* _ASSIGNMENT_
Make an exact copy of every entry, leaving the pictures out.

Collected data entries:
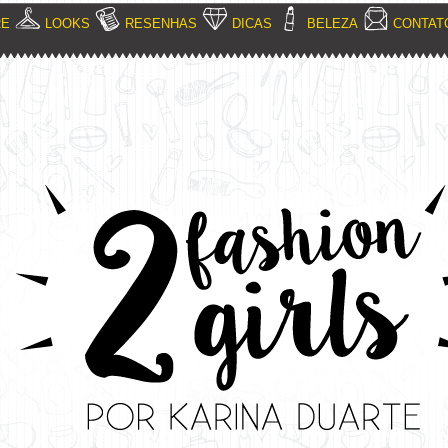
RE
LOOKS
RESENHAS
DICAS
BELEZA
CONTAT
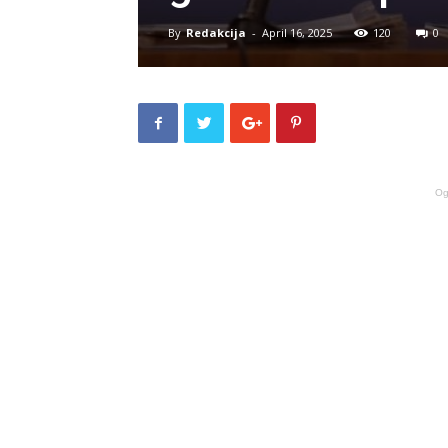
By
Redakcija
-
April 16, 2025
120
0
Og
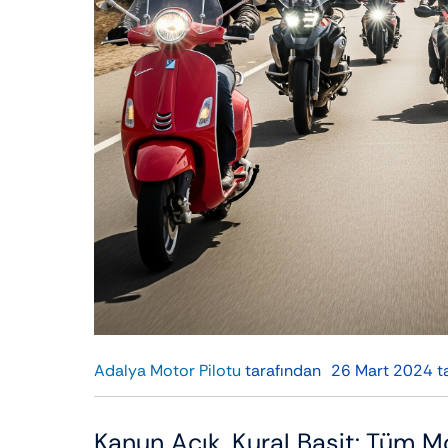
Adalya Motor Pilotu
tarafından
26 Mart 2024 ta
Kanun Açık, Kural Basit: Tüm M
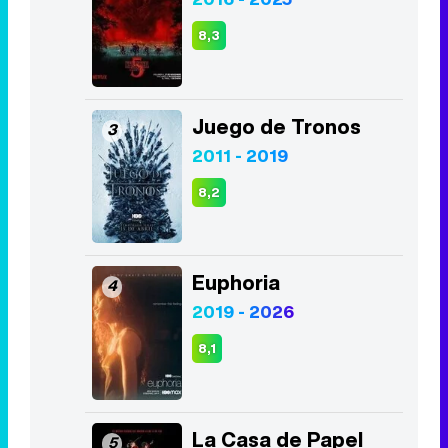
8,3
Juego de Tronos
3
2011 - 2019
8,2
Euphoria
4
2019 - 2026
8,1
La Casa de Papel
5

* _SOLUTION TO THIS EXERCISE_
RE
LOOKS
RESENHAS
DICAS
BELEZA
CONTAT
By
Redakcija
-
April 16, 2025
120
0
Og
Adalya Motor Pilotu
tarafından
26 Mart 2024 ta
Kanun Açık, Kural Basit: Tüm M
8,3
Juego de Tronos
3
2011 - 2019
8,2
Euphoria
4
2019 - 2026
8,1
La Casa de Papel
5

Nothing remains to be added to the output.